Antonio Romano was one of the best friends I ever had.
Numerous times he and I talked about everything he wrote in this article, published in Vital Christianity, July 5, 1981. I thought it appropriate as we approach Independence Day.
“America! The land of opportunity! Opportunity to start a new life. Opportunity to express our God-given freedoms.
“America is very special to me. These opportunities were very real to me. I have experienced the opportunity to start a new life. My parents chose the United States of America, the land of opportunity, as the place in which to live and work and rear their family.
“I was born in Italy and I am proud of my heritage; but I love America! My parents lived in Tricarico, Italy, a very poor, hilly southern village of about twenty thousand people. There were very few jobs and hardly any means to earn a living. My father, along with many others, sailed to America in 1909 to find work and save enough money to send for my mother and me.
“It was five years before we were able to join my father in America. Mother was about four months pregnant with me when my father left Italy, so the trip my mother and I took five years later was full of excitement! I was so young and had so much to look forward to. A new country, a new home, new friends and meeting my father for the first time was more than my young mind could comprehend.
“I remember vividly what I saw and how I felt when mother and I arrived in America. The immigration procedures were tiring and boring for me, but soon we were on our way to Decatur, Illinois, where my father had found work in a coal mine and a little place to start our home.
“I loved the scenery and all the sights as we traveled across country on an old steam engine train. The old-fashioned electric car we rode in from the train station in Decatur was another curious thing! I rode backwards, and the driver didn’t have a steering wheel. Can you imagine what must have been going through my mind? I was experiencing so many new things in such a short period of time. I loved my new home. I loved my father. I loved America. The words at the base of the Statue of Liberty have special meaning for me. I experienced what America is all about.
‘Give me your tired, your poor,
‘Your huddled masses yearning to breathe free;
‘The wretched refuse of your teeming shore;
‘Send these, the homeless, tempest-tossed to me;
‘I lift my lamp beside the golden door!’
“As I began school and learned the history of the United States, I began to appreciate the new opportunities I gained living in America. I loved America more than ever!
“I shall never forget the day our family became United States citizens.

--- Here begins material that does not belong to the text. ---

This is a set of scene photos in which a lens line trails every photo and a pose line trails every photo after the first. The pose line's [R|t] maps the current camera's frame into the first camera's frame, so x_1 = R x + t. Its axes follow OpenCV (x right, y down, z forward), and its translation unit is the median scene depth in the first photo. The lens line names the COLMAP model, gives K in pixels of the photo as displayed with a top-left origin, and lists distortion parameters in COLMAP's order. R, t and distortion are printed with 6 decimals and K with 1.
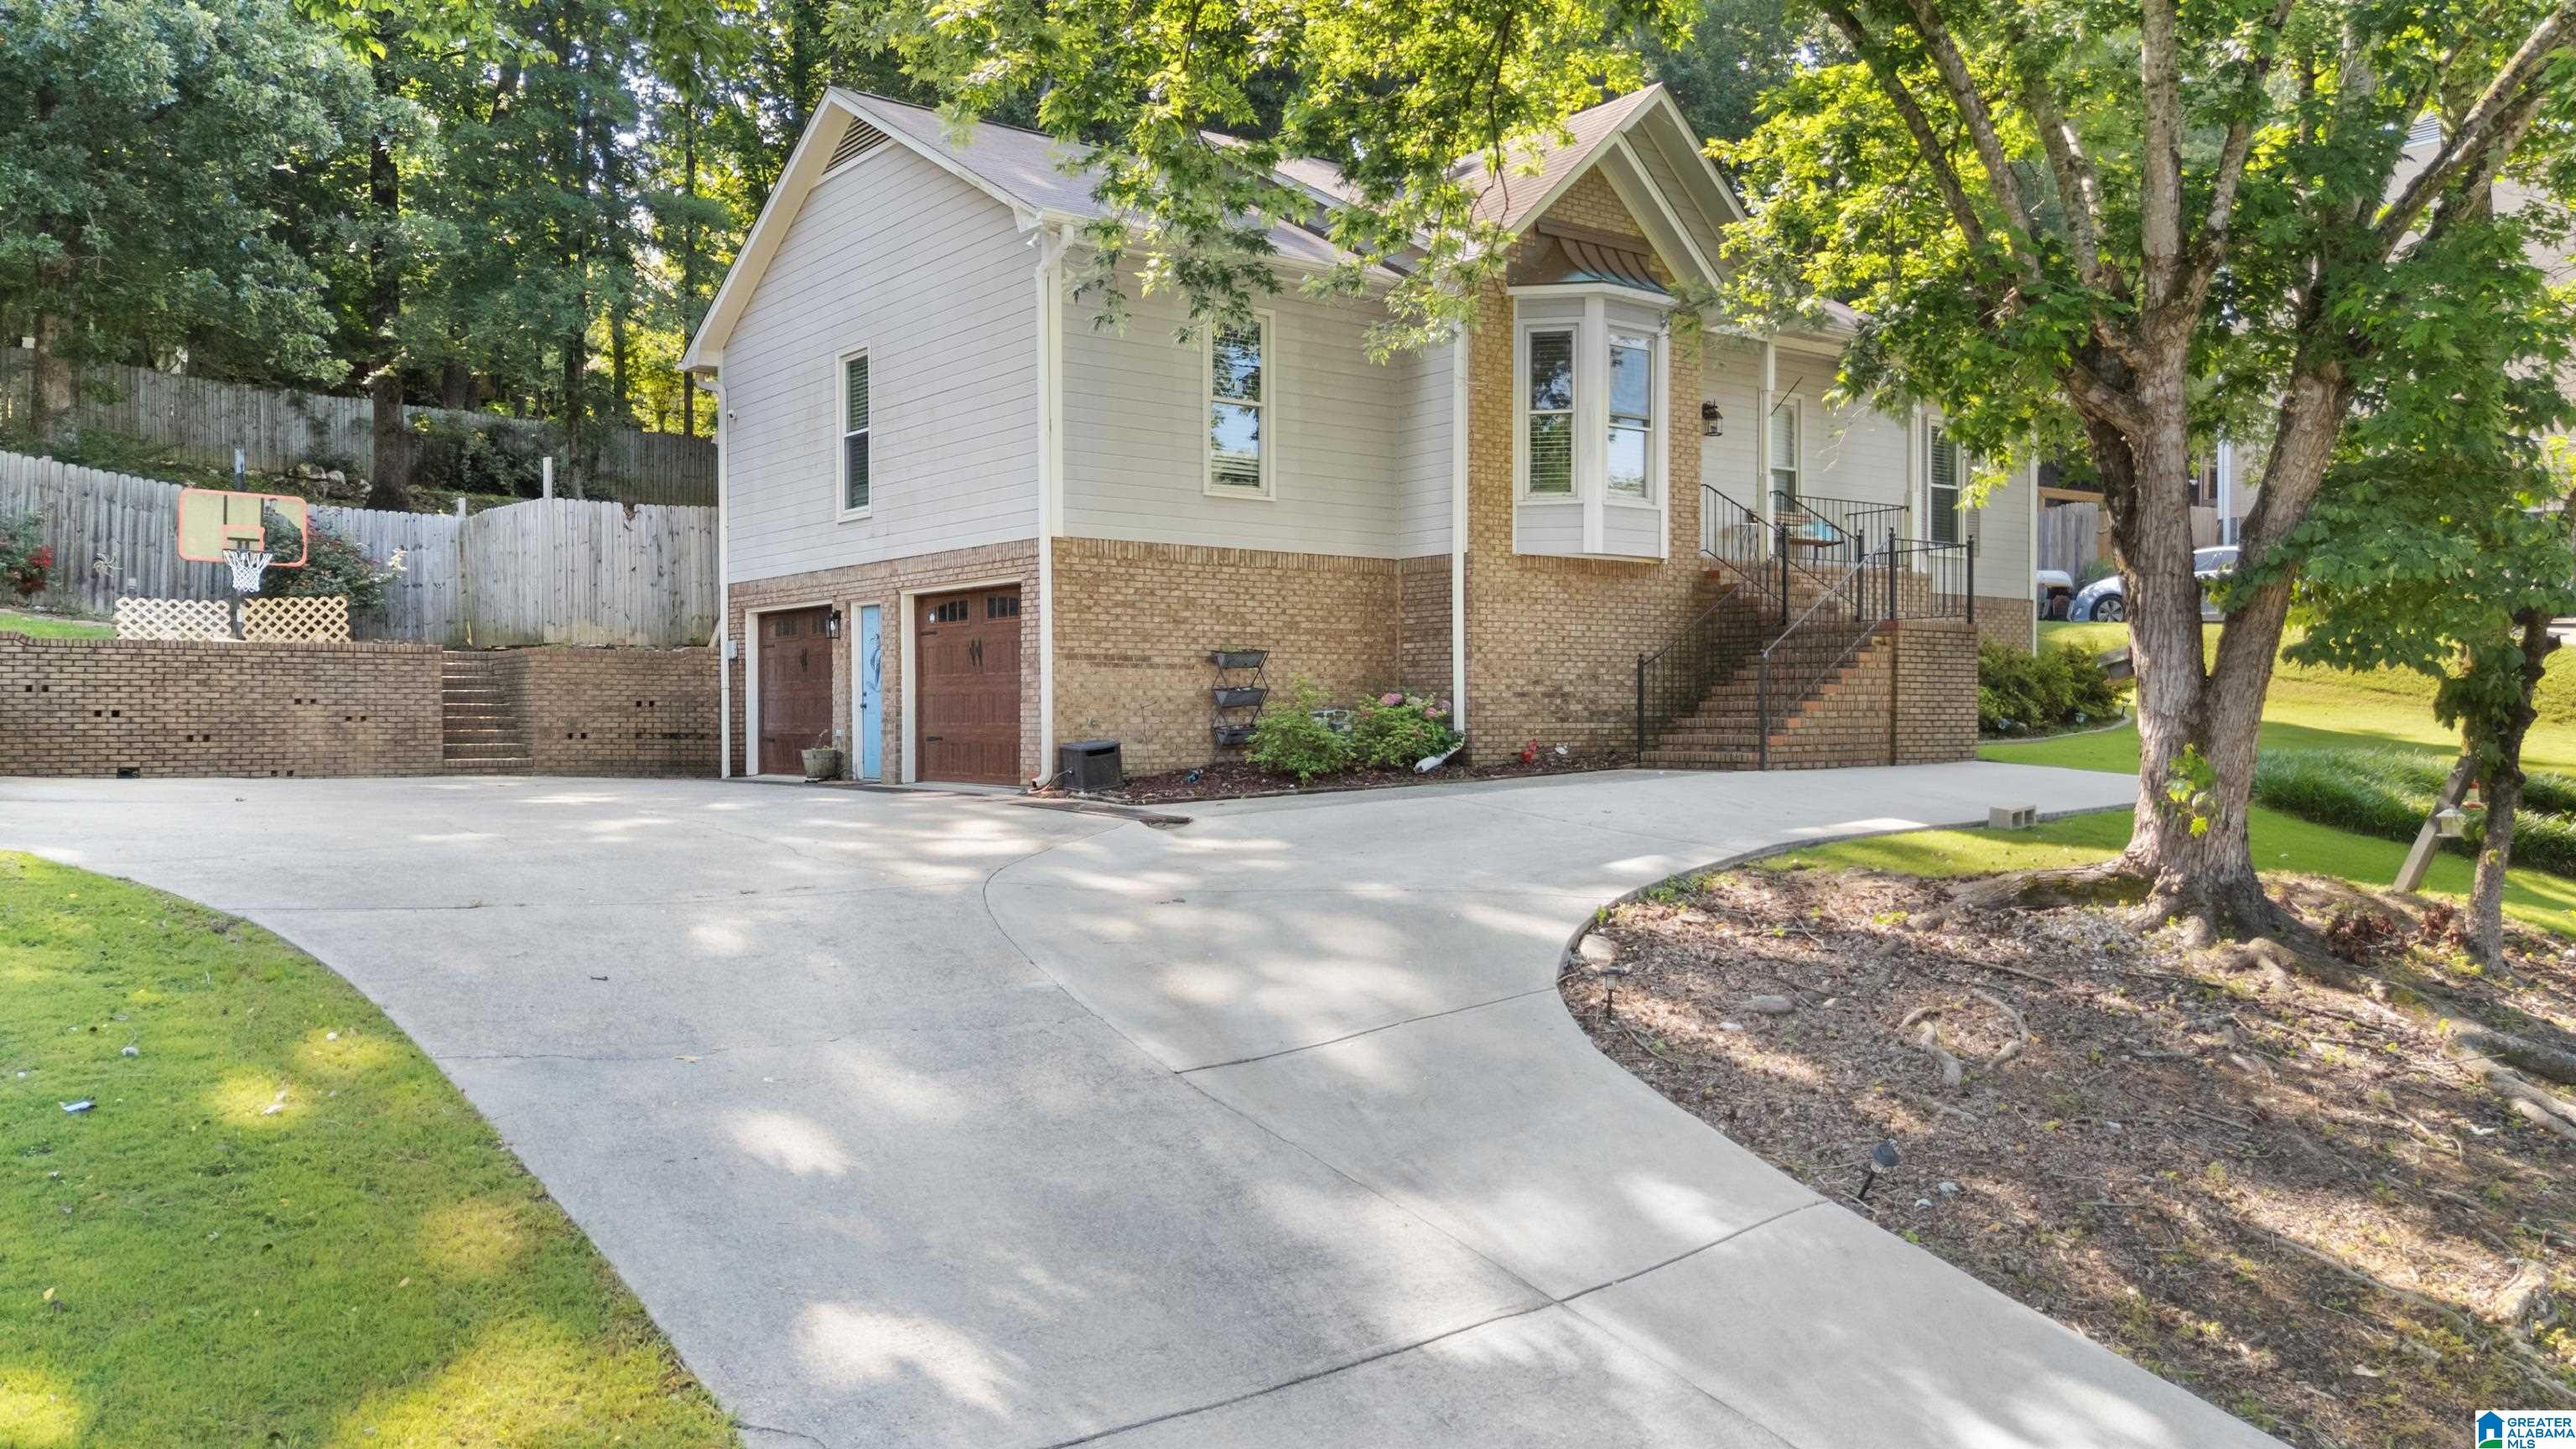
lens RADIAL K [[1862.2, 0, 1288.0], [0, 1862.2, 724.5], [0, 0, 1]] dist [0.078943, -0.071165]
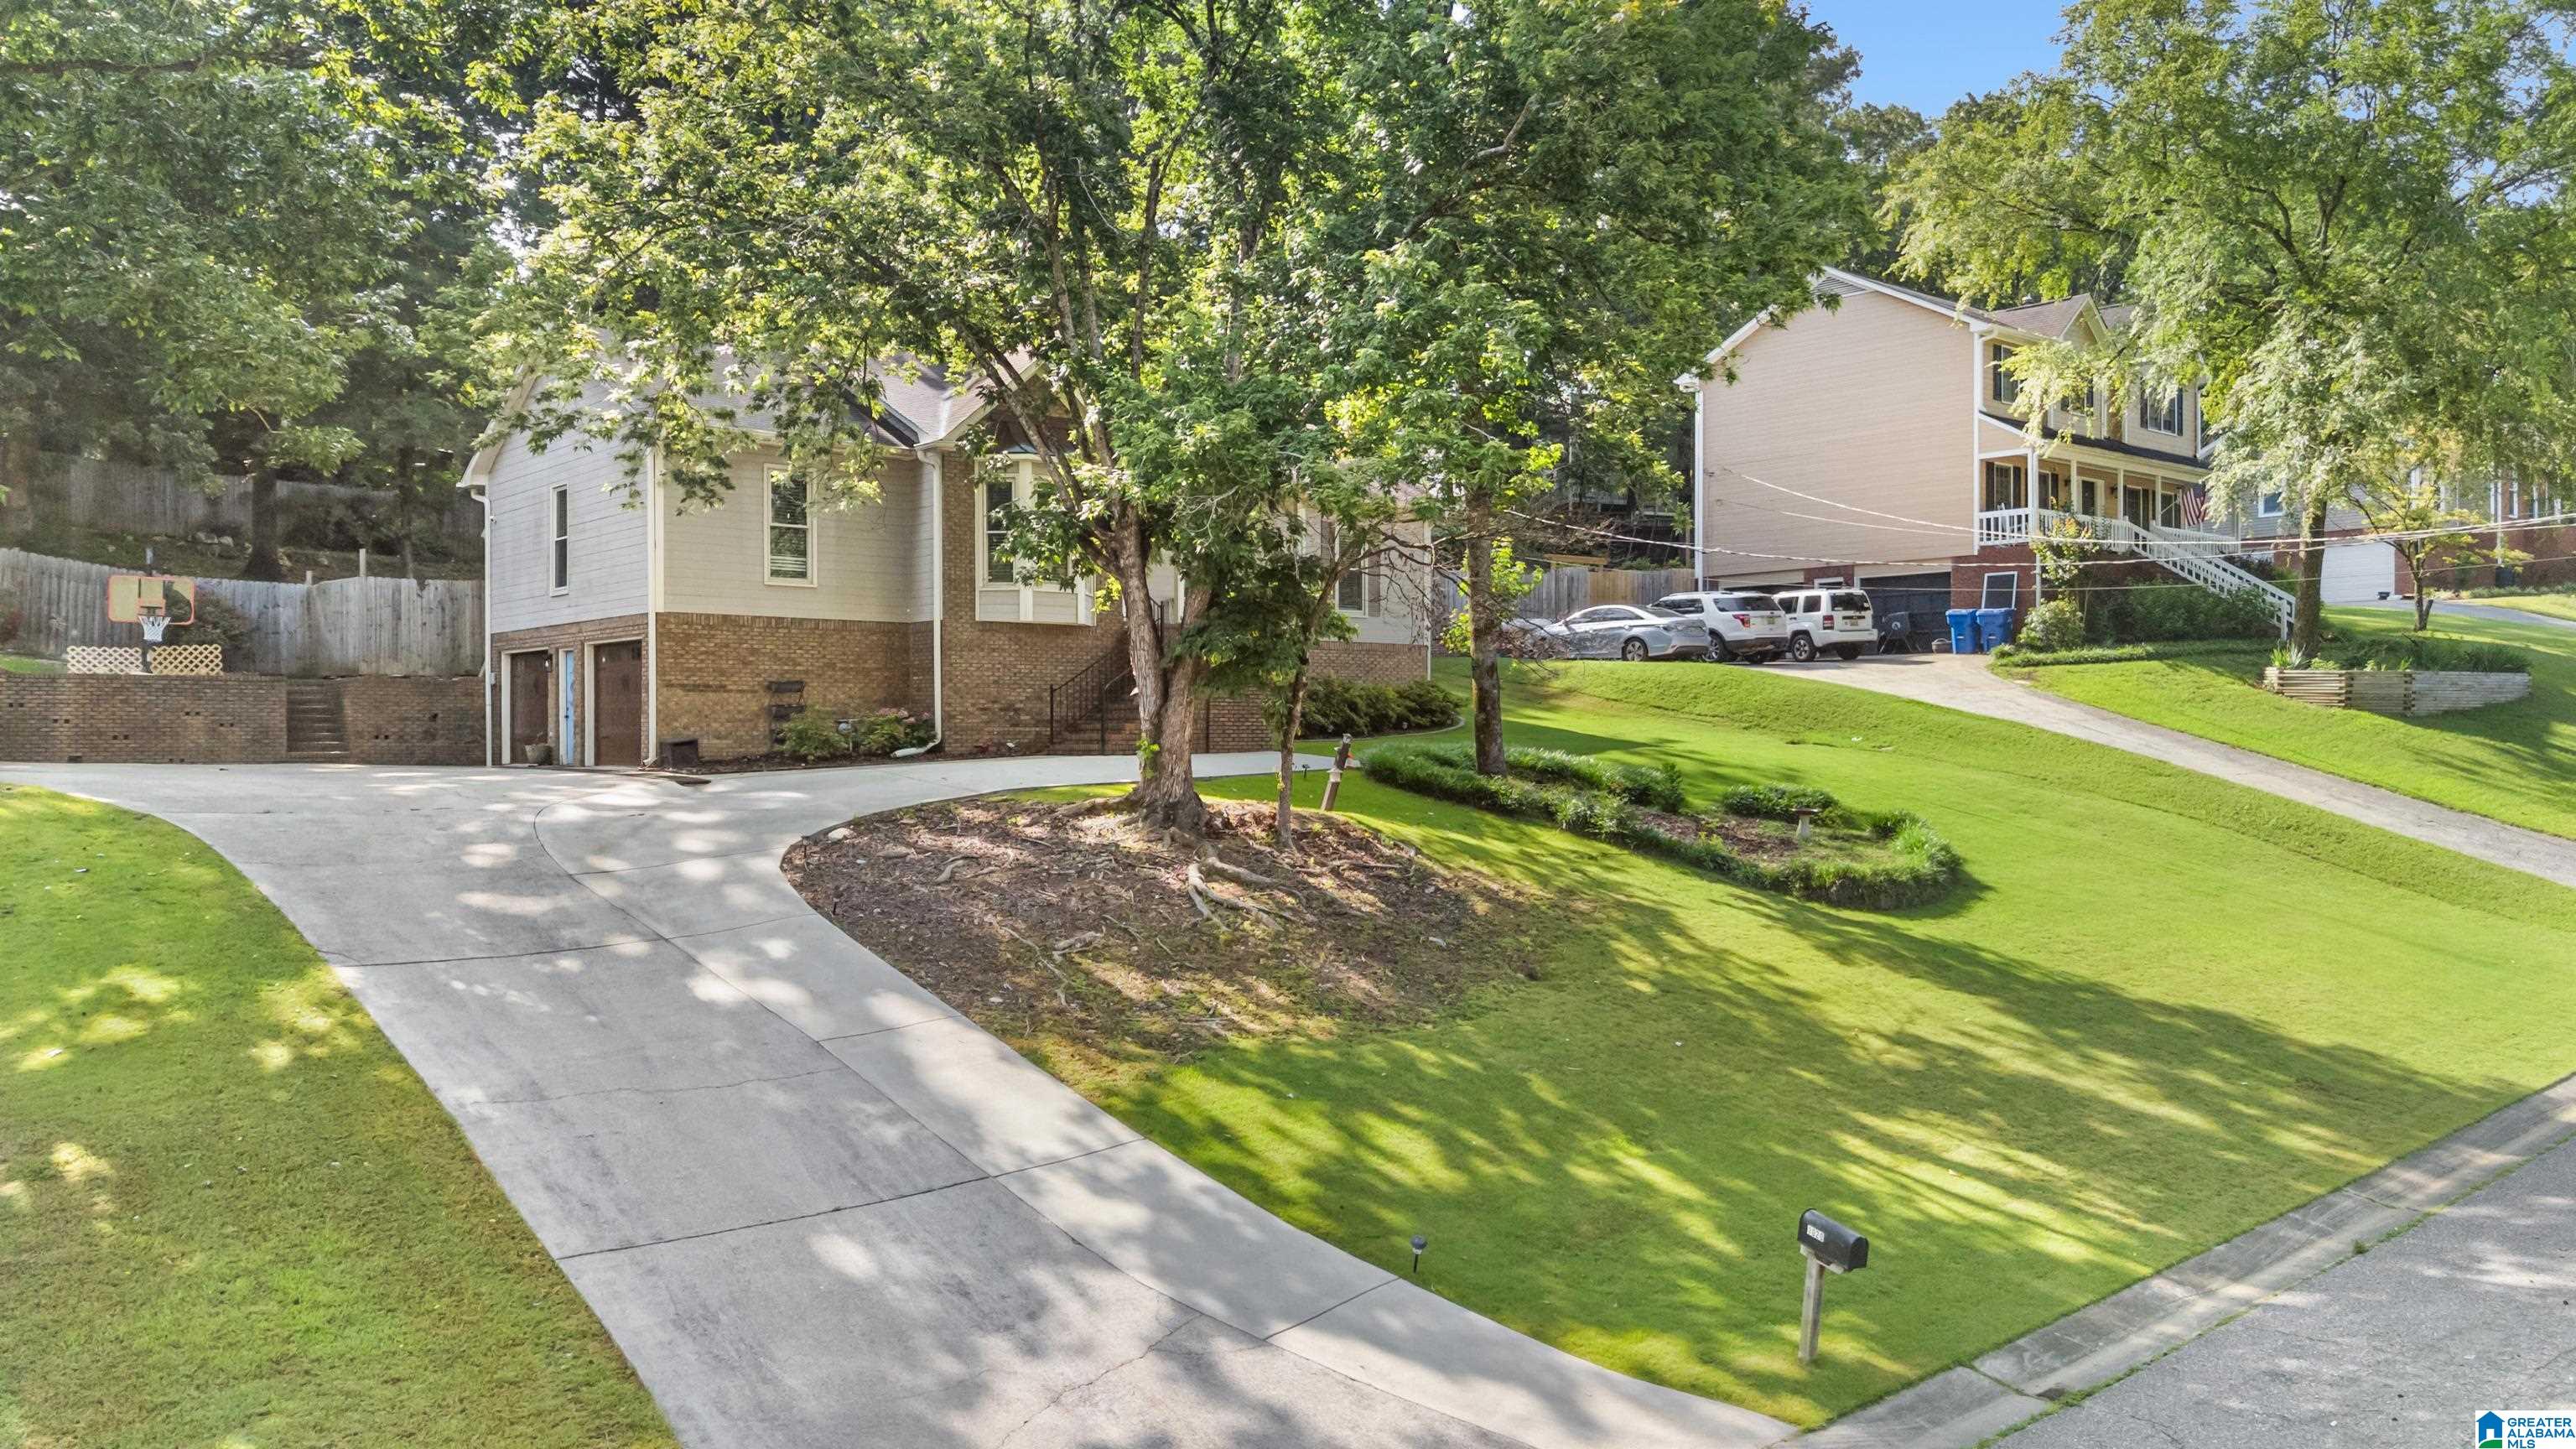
lens RADIAL K [[1862.2, 0, 1288.0], [0, 1862.2, 724.5], [0, 0, 1]] dist [0.078943, -0.071165]
pose [[0.999376, 0.000195, 0.035322, 0.309472], [0.000145, 0.999954, -0.009622, 0.011564], [-0.035322, 0.009622, 0.999330, -0.558915]]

My father and mother never attended school. Since they could not read or write, the court examiner permitted me to be my father’s interpreter even though I was only eleven years old. We all passed the tests and became American citizens on March 21, 1921. Ironically, that very day a new law went into effect requiring each alien to pass a personal test to obtain citizenship.
“The opportunity to start a new life in a new country was an exciting venture. But the opportunity to find salvation was the greatest experience of my life!”
Antonio added, “Blessed is the nation whose God is the Lord, the people whom he has chosen as his heritage” (Psalm 33:12).
Thanks, Tony, to you and your family for adding so much quality to the United States from your adopted home in Decatur, Illinois.